Goal setting with students for standardizing testing has been a quick lesson tool.
I currently teach ACT prep classes. I travel to different area schools and meet new students every class. For a few years of teaching these classes, I hesitated with how to begin class. I wanted to know something about these kids, but class is only three hours! I wanted them to know why I could teach this class without simply rattling off degrees.
For too long, my introductions to standardized test prep classes were weak. I had to change. Whatever I did, it needed to segue neatly into instruction.
It’s a unique position as a teacher. Getting to know your students is the norm – and telling your students about yourself is too. For a three hour class, I want students to get the most lesson time. Plus, I won’t see these students again. We’re simply not going to have a typical teacher-student relationship.
At first, teaching these classes began with bumps. After attendance? Sharing: too much, too little. Establishing enough of a repertoire for three hours wasn’t happening.
Then one time, I told students my personal feelings about standardized tests.
I asked myself what students need from me in these three hours. Not the rules for subject and verb agreement – what teenagers need, not simply what students need.
With testing, students crave compassion. Many students practice for the ACT for years. Some only practice in school. Other students simply want to avoid embarrassment with test results. I need to reach all students.
When I start a review class for standardized testing, I provide background about myself. I’m older than my students (obviously) and when I took the ACT, no one prepped me. The test wasn’t a big deal. I didn’t know what I wanted to study in college, and I didn’t know where I wanted to attend college. Plus? Twenty years ago, weight wasn’t attached to the ACT as it is now.

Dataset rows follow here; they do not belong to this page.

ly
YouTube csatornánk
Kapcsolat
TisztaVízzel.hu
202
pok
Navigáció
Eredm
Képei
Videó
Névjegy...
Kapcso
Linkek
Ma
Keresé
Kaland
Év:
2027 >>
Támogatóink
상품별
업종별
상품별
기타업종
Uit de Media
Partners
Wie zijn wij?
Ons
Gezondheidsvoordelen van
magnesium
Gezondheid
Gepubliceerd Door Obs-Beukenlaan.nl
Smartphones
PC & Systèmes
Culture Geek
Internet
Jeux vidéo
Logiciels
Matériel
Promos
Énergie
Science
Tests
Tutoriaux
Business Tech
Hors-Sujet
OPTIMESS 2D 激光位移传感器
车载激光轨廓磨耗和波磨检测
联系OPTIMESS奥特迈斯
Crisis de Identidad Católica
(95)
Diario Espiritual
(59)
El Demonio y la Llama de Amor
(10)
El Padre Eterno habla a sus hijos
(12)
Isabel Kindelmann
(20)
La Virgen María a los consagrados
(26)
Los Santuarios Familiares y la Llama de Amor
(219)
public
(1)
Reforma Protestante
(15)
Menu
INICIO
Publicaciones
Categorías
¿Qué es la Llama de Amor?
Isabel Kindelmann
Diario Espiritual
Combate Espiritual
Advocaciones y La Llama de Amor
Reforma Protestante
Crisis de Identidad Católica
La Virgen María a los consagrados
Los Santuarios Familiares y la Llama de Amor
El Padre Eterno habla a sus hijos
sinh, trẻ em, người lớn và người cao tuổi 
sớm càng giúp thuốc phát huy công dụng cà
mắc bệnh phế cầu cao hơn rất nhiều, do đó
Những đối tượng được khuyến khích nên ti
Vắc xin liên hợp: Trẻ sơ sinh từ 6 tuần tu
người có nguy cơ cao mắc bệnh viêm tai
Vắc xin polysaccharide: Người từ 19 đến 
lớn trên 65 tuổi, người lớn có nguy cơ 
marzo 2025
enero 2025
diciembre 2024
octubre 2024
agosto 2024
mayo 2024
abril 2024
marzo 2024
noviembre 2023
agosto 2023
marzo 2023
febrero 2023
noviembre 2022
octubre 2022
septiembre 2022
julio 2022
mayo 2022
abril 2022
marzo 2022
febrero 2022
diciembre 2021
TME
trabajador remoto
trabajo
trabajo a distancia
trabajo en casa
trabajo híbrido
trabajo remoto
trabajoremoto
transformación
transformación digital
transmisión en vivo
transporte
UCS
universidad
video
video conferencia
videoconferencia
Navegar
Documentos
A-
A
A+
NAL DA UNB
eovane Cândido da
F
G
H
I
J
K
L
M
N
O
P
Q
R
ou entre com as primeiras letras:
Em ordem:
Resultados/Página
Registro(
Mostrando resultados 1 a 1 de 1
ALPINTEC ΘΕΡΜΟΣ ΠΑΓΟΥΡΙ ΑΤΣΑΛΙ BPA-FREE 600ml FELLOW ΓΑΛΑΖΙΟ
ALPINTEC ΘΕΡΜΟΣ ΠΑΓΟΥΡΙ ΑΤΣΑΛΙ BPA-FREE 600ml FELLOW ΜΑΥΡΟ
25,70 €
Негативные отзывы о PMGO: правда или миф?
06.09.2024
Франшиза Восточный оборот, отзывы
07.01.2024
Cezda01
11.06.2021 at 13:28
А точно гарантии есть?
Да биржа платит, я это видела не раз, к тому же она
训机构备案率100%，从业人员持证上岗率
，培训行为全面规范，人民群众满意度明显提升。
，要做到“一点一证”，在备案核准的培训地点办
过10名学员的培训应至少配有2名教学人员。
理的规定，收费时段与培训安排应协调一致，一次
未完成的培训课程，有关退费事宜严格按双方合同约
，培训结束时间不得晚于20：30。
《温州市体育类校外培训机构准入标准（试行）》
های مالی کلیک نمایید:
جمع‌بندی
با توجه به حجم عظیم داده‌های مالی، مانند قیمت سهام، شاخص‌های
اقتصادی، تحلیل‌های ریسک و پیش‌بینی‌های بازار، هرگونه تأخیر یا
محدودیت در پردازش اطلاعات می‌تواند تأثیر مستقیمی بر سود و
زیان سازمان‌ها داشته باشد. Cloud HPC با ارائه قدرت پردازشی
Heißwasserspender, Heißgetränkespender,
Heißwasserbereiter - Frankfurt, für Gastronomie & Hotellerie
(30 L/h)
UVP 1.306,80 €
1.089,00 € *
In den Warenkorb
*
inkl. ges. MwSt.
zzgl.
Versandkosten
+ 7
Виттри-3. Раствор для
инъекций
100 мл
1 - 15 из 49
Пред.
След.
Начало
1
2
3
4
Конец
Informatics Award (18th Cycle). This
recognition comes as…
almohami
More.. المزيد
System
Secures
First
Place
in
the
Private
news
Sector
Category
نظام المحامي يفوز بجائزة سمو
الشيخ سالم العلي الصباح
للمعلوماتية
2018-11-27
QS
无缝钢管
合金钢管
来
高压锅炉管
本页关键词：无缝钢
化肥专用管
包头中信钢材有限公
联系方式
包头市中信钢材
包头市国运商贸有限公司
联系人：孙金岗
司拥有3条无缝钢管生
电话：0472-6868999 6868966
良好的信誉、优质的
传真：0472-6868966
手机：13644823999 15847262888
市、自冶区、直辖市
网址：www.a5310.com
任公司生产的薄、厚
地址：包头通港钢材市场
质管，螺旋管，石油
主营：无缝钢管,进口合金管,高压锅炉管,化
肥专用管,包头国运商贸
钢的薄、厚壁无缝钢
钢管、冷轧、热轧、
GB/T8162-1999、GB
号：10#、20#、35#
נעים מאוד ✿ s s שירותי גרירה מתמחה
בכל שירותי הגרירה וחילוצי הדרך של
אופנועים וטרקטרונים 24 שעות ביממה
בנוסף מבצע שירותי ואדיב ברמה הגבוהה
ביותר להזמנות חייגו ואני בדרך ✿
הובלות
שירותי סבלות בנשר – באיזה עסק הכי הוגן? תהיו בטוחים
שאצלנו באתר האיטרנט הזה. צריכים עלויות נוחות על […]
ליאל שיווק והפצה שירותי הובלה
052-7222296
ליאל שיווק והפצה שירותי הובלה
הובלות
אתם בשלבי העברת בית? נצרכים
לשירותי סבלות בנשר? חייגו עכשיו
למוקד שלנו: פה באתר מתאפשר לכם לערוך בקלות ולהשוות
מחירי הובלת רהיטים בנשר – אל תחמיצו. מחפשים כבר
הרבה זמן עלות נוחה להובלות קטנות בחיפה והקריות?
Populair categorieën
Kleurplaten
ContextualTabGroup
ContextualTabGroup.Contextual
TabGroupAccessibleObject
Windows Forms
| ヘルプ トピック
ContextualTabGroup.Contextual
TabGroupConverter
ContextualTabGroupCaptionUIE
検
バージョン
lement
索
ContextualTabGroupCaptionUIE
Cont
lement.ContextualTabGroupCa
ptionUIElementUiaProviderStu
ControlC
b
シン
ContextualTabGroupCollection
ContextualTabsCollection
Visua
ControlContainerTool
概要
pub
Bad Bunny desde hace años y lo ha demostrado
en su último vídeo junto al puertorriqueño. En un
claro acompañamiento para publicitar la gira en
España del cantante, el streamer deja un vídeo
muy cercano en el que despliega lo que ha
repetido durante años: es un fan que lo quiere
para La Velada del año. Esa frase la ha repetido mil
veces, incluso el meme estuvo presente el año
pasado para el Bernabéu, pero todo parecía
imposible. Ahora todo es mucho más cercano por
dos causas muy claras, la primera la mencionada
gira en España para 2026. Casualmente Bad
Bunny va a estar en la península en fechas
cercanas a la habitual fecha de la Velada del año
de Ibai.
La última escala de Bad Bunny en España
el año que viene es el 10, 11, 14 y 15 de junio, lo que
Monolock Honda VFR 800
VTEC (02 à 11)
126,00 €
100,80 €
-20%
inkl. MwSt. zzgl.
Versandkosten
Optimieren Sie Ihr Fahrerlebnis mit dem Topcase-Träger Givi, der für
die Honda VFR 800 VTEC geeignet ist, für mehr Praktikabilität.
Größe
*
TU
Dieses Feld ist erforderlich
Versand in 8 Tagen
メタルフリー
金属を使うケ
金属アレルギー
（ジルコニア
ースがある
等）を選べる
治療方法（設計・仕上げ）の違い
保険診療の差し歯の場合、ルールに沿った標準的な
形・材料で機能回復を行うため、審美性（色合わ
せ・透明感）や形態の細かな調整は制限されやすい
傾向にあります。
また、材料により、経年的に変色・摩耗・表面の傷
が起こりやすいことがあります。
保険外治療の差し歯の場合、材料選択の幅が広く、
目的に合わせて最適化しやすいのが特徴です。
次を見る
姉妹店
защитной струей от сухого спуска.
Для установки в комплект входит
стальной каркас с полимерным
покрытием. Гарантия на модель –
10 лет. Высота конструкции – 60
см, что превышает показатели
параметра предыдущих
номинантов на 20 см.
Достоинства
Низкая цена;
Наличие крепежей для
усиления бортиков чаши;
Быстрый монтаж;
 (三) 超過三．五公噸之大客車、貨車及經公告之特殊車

I took the test, with no prep. No one told me to prep. My high school wasn’t competitive. My parents were indifferent.
And because of this experience and because I personally think that the stress attached to tests crush students? I tell them that as a teen, I would have melted if I was in their shoes. I have compassion toward them because that is the truth. Teens are young, and adults attach lots of merit to this test.
I begin class by telling students that I acknowledge what they are facing, what they may feel they’re up against. I further stress that I never felt that as a student. My path is different than theirs.
After sharing my story (and acknowledging that yes, I now have a degree in English), I tell students that I realize they’re all in different places when it comes to the ACT. Because of these varying paths, students’ goals will all be different.
I ask students to think what they want from the ACT, and to make it realistic – a common sense goal. For very few, earning a 36 is a goal. Others know what score a college wants. Some students simply want to improve upon a previous score, while others want to be in the upper twenties, others in the low twenties.
This relaxes students. They know that I want to help them meet that goal, and I will provide techniques for a variety of situations (slow test takers, careless test takers, and on). What works for one student may not work for another. Part of the class is deciding how each person should take the test, and how each person will meet his or her goals.
At the end of the class, the goal setting provides a perfect conclusion. Students spend a moment deciding how they will meet their goals, and acknowledging what tools they now have. We finish by deciding what the focus should be for students at home before the test.
I wish I could return to the ACT prep classes years ago and give those students a better start to the lesson. Acknowledging that every student brings unique needs and strengths to standardized test prep would have developed a quick repertoire with students, showed them compassion, and given them a better starting point. Goal setting with students narrows the focus for standardized test prep classes.